De acordo com a BBC, a regra aplicar-se-ia somente a crianças nascidas a partir de 19 de fevereiro de 2025, não afetando assim qualquer outra nascida antes desta data. Mas como é que as leis para a cidadania funcionam em todo o mundo?

Os diversos tipos de lei

O direito à cidadania por nascimento num determinado país, ou jus soli (critério do solo) não se aplica a nível global. Segundo Isabel Estrada Carvalhais, esta regra, que concede cidadania automática a qualquer pessoa nascida dentro de fronteiras, aplica-se a "muitos poucos países". A maioria concentra-se "historicamente no continente americano".

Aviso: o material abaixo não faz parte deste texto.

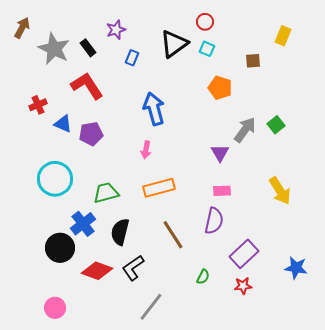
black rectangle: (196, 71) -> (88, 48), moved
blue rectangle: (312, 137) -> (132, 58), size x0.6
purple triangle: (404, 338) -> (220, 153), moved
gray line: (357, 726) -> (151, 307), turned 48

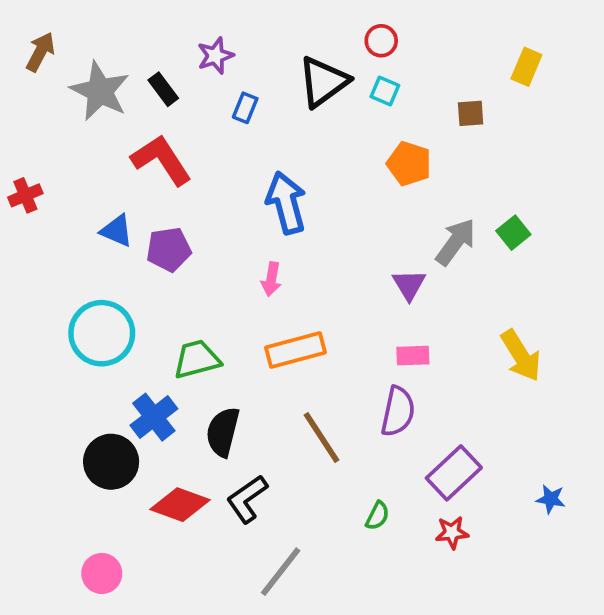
red cross: (38, 105) -> (25, 195), moved
blue star: (296, 268) -> (551, 499), size x0.7

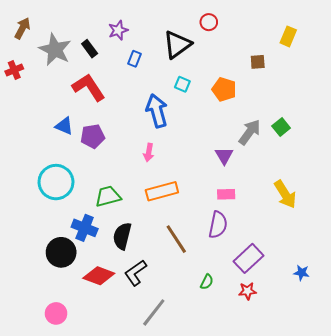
cyan square: (385, 91) -> (182, 84), moved
red cross: (25, 195) -> (14, 70), moved
blue cross: (154, 417) -> (85, 228), turned -30

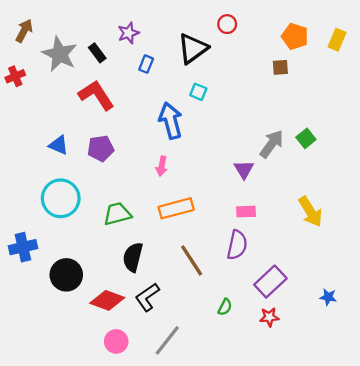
yellow rectangle: (288, 36) -> (337, 40), moved
orange pentagon: (224, 89) -> (295, 36), moved
blue triangle: (64, 126) -> (58, 145), moved
blue cross: (85, 228) -> (23, 247), moved, turned -35
pink circle: (56, 313) -> (116, 341), moved

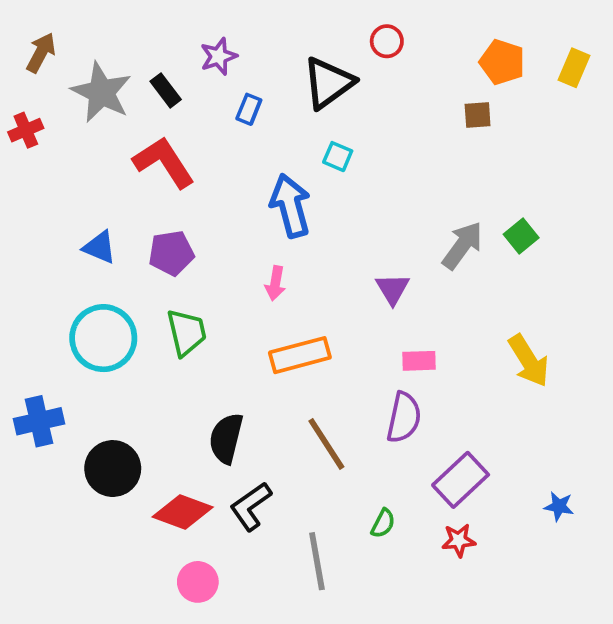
purple triangle: (244, 169) -> (393, 289), moved
green trapezoid: (117, 214) -> (186, 332), moved, turned 92
gray line: (167, 340) -> (317, 561), moved, turned -48

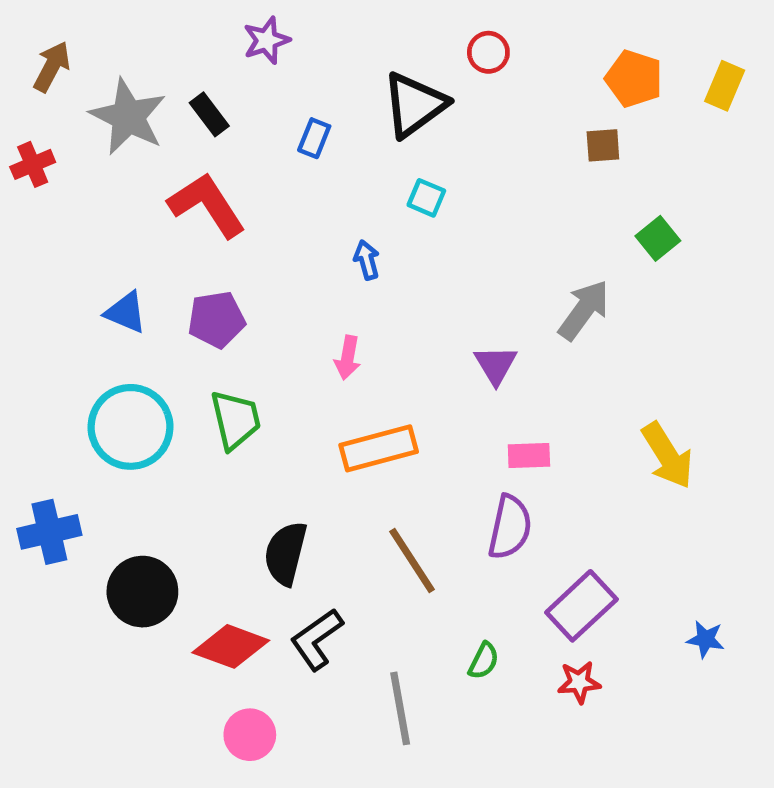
purple star: (219, 56) -> (267, 40), moved
blue arrow: (290, 206) -> (367, 260), size x0.5
green square: (521, 236) -> (658, 238), moved

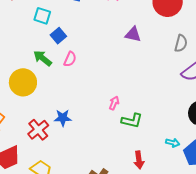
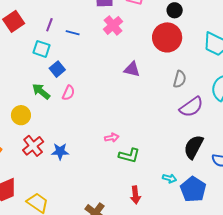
yellow circle: (23, 82) -> (21, 115), size x0.7
pink arrow: (114, 103) -> (112, 138), turned 56
red cross: (38, 130) -> (33, 146), moved

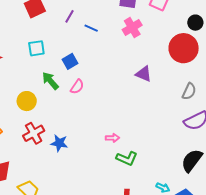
cyan square: (42, 49) -> (36, 48), moved, turned -36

Em contrapartida, muitos países da Ásia, Europa ou até mesmo África adotam o princípio de jus sanguinis (critério do sangue) em que as crianças herdam a nacionalidade dos pais independentemente do local de nascimento. Segundo a investigadora do CICP - Escola de Economia, Gestão e Ciência Política, este é "o regime mais comum na gestão do acesso à nacionalidade".

Alguns países acabam, no entanto, por aplicar uma combinação de ambas as regras. Isabel Estrada Carvalhais frisa até mesmo que "é comum que ambos estejam presentes nas leis que regem a atribuição e a aquisição da nacionalidade". É o caso de Portugal.

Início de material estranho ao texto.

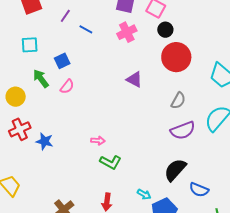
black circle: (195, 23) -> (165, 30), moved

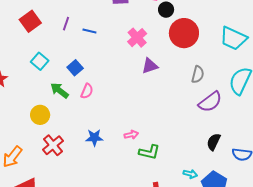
pink cross: (127, 32) -> (137, 38), moved
cyan square: (30, 45) -> (40, 61), turned -30
purple triangle: (134, 79) -> (150, 66), turned -30
blue star: (45, 141) -> (94, 138), moved
black semicircle: (175, 170) -> (214, 142), size x0.7

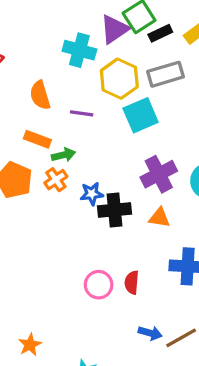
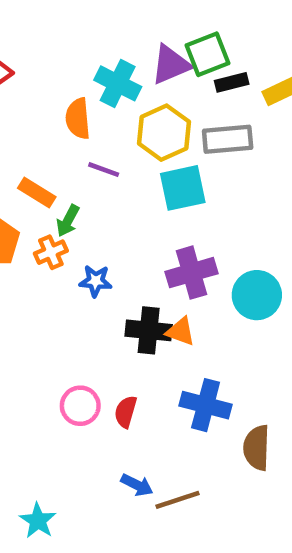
orange semicircle: (40, 95) -> (78, 119), moved
green arrow: (63, 155) -> (68, 221), turned 120
black cross: (115, 210) -> (149, 330), moved

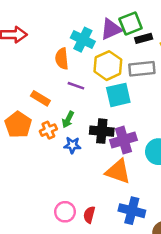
green arrow: (68, 221) -> (68, 120), moved
black cross: (149, 330) -> (102, 131), moved
orange triangle: (181, 331) -> (118, 171), size x1.6

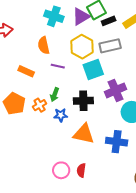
cyan cross: (83, 40) -> (54, 16), moved
orange rectangle: (40, 98) -> (26, 71), moved
purple cross: (123, 140) -> (115, 90), moved
orange triangle: (118, 171) -> (84, 134), moved
blue cross: (132, 211) -> (117, 142), moved

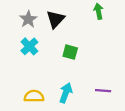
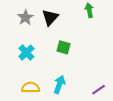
cyan cross: (29, 46) -> (26, 53), moved
purple line: (103, 91) -> (99, 90), moved, turned -40

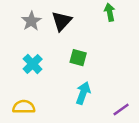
cyan arrow: (59, 84) -> (83, 93), moved
yellow semicircle: (31, 88) -> (24, 107), moved

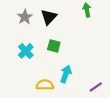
green square: (78, 58) -> (54, 46), moved
yellow semicircle: (24, 107) -> (45, 85), moved

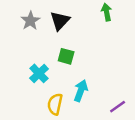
cyan cross: (26, 51) -> (39, 73), moved
yellow semicircle: (45, 85) -> (55, 104), turned -78

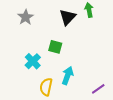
black triangle: (60, 21) -> (68, 17), moved

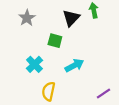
green square: (55, 47) -> (55, 41), moved
cyan arrow: (68, 76) -> (74, 65), moved, turned 42

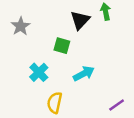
gray star: (27, 18) -> (21, 26), moved

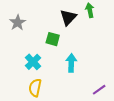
cyan arrow: (84, 74) -> (71, 63), turned -60
yellow semicircle: (55, 103) -> (35, 88), moved

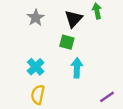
gray star: (18, 23) -> (36, 18), moved
green square: (53, 39) -> (67, 42), moved

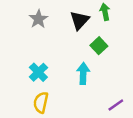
green square: (67, 42) -> (99, 46), moved, turned 32

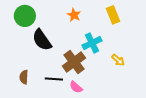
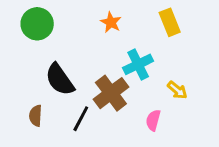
black semicircle: (42, 40) -> (60, 80), moved
black line: (54, 79) -> (81, 119), turned -66
pink semicircle: (76, 87) -> (153, 120), moved, turned 64

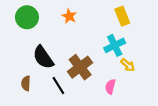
orange star: (111, 22) -> (69, 16), moved
cyan cross: (138, 64) -> (115, 45), moved
black line: (81, 119) -> (58, 85), turned -60

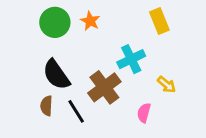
green circle: (27, 17) -> (55, 22), moved
cyan cross: (115, 45) -> (131, 59), moved
brown semicircle: (26, 83) -> (46, 106), moved

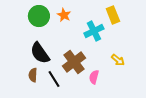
cyan cross: (131, 59) -> (94, 31), moved
pink semicircle: (144, 113) -> (94, 77), moved

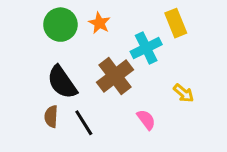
brown cross: (74, 62) -> (115, 76), moved
pink semicircle: (94, 77) -> (146, 120), turned 128

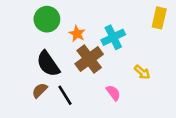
orange star: (99, 23) -> (77, 34), moved
yellow rectangle: (176, 23) -> (159, 18), moved, turned 35
brown semicircle: (51, 117) -> (40, 90), turned 42

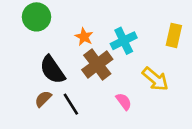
yellow rectangle: (159, 18) -> (174, 35), moved
green circle: (47, 19) -> (36, 17), moved
yellow arrow: (142, 72) -> (155, 79), size x1.5

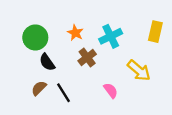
green circle: (36, 17) -> (35, 37), moved
brown cross: (97, 64) -> (87, 58), size x0.7
black semicircle: (52, 70) -> (47, 62), size x0.7

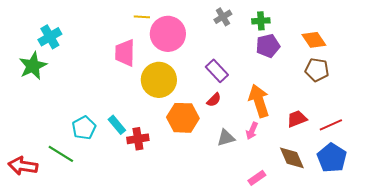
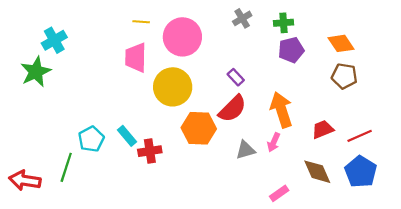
yellow line: (142, 17) -> (141, 22), moved
purple rectangle: (217, 71) -> (236, 77), size x0.7
red semicircle: (214, 100) -> (232, 109), size x1.8
green line: (61, 154) -> (66, 167), turned 76

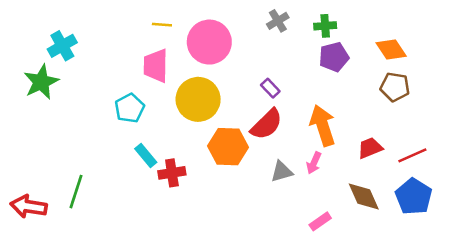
cyan pentagon: (91, 139) -> (130, 108), moved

"Portugal é precisamente um ótimo exemplo de um regime misto", começou por definir Isabel Estrada Carvalhais. "A lei orgânica 2/2006 não diminuiu a força do jus sanguinis mas veio repor a primazia do jus soli, fundamental para permitir que milhares de pessoas imigrantes, filhas de imigrantes, residentes em Portugal, pudessem aceder à cidadania nacional."

Isabel Estrada Carvalhais acredita que "o ideal será sempre uma política de equilíbrio, de regime misto". "Se o país tem um perfil emigratório por tradição, deverá ter um regime de nacionalidade que não aliene a sua diáspora no mundo, mas, simultaneamente, também deve permitir a aquisição da nacionalidade pelos imigrantes e filhos de imigrantes que residam no seu território."

Como funciona no mundo?

Nos últimos anos, vários países reformularam as suas leis da cidadania, restringindo ou revogando o direito à cidadania por nascimento, devido a preocupações com a imigração.

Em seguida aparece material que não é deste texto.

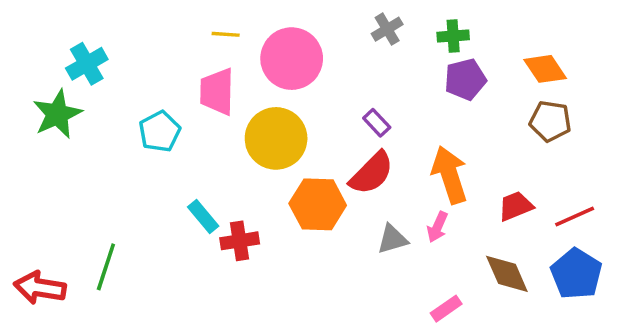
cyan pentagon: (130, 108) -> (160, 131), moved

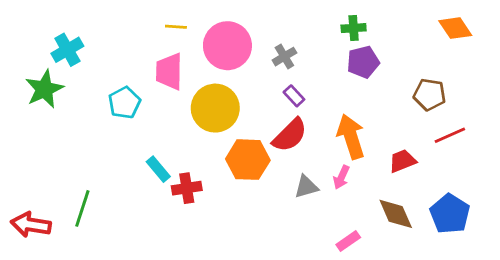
gray cross: (387, 29) -> (284, 57), moved
orange diamond: (545, 69) -> (455, 28), moved
red line: (575, 217) -> (450, 135), moved

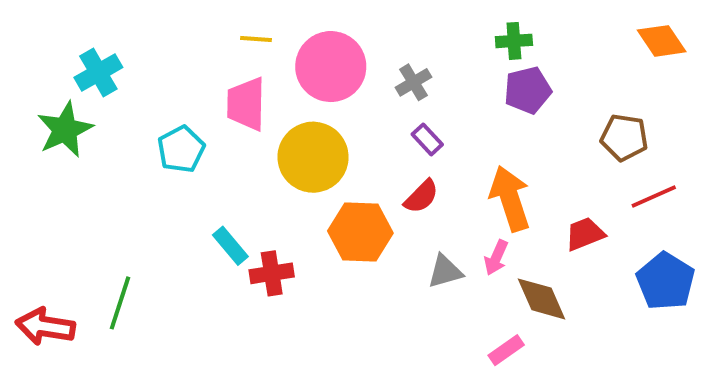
red semicircle: (290, 135) -> (421, 197), size x0.7
brown diamond: (396, 214) -> (541, 299), moved
blue pentagon: (450, 214) -> (666, 281), moved

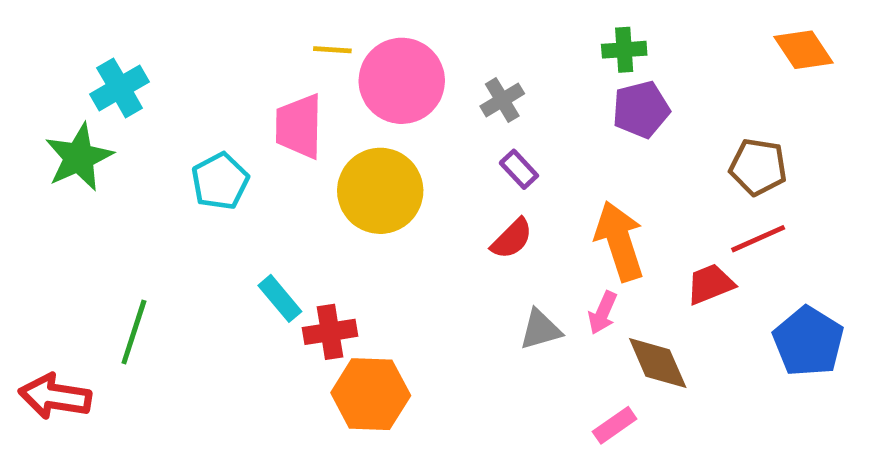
yellow line: (256, 39) -> (332, 50), moved
red line: (654, 197) -> (758, 239), moved
orange hexagon: (360, 232) -> (371, 394), moved
green line: (120, 303) -> (134, 332), moved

A Índia, por exemplo, concedeu cidadania automática a qualquer pessoa nascida no seu território, contudo, com o tempo, as preocupações com a imigração ilegal, principalmente do Bangladesh, levou a que fossem implementadas algumas restrições. Desde dezembro de 2004 que uma criança nascida na Índia só é indiana se ambos os pais forem indianos, ou pelo menos se um dos pais for cidadão natural da Índia e o outro não for considerado um imigrante ilegal.

Muitas nações africanas, que historicamente seguiram o jus soli, também acabaram por apertar esta política depois de terem conquistado a independência. Atualmente, a maioria destes países exige que pelo menos um dos pais seja cidadão ou residente permanente.

"O que tem havido em muitos casos, é um apertar das condições de acesso por via desse critério, o que é diferente de dizer que o mesmo é abandonado", explica Isabel Estrada Carvalhais.

A cidadania é ainda mais restrita na maioria dos países asiáticos. Em países como a China, Malásia ou Singapura, é determinada com base na descendência. A própria Europa também passou por mudanças significativas.

A Irlanda, por exemplo, foi o último país a permitir o jus soli irrestrito. Aboliu esta política após uma votação onde, em junho de 2024, 79% dos eleitores aprovaram uma emenda constitucional que exige que pelo menos um dos pais fosse cidadão residente permanente ou residente temporário legal.

O governo justificou na altura a mudança como sendo necessária, porque as mulheres estrangeiras estariam a viajar para a Irlanda para dar à luz, a fim de obter um passaporte da União Europeia para os filhos.

Uma das mudanças mais drásticas ocorreu na República Dominicana, onde em 2010 uma emenda constitucional redefiniu a cidadania para excluir os filhos de imigrantes indocumentados.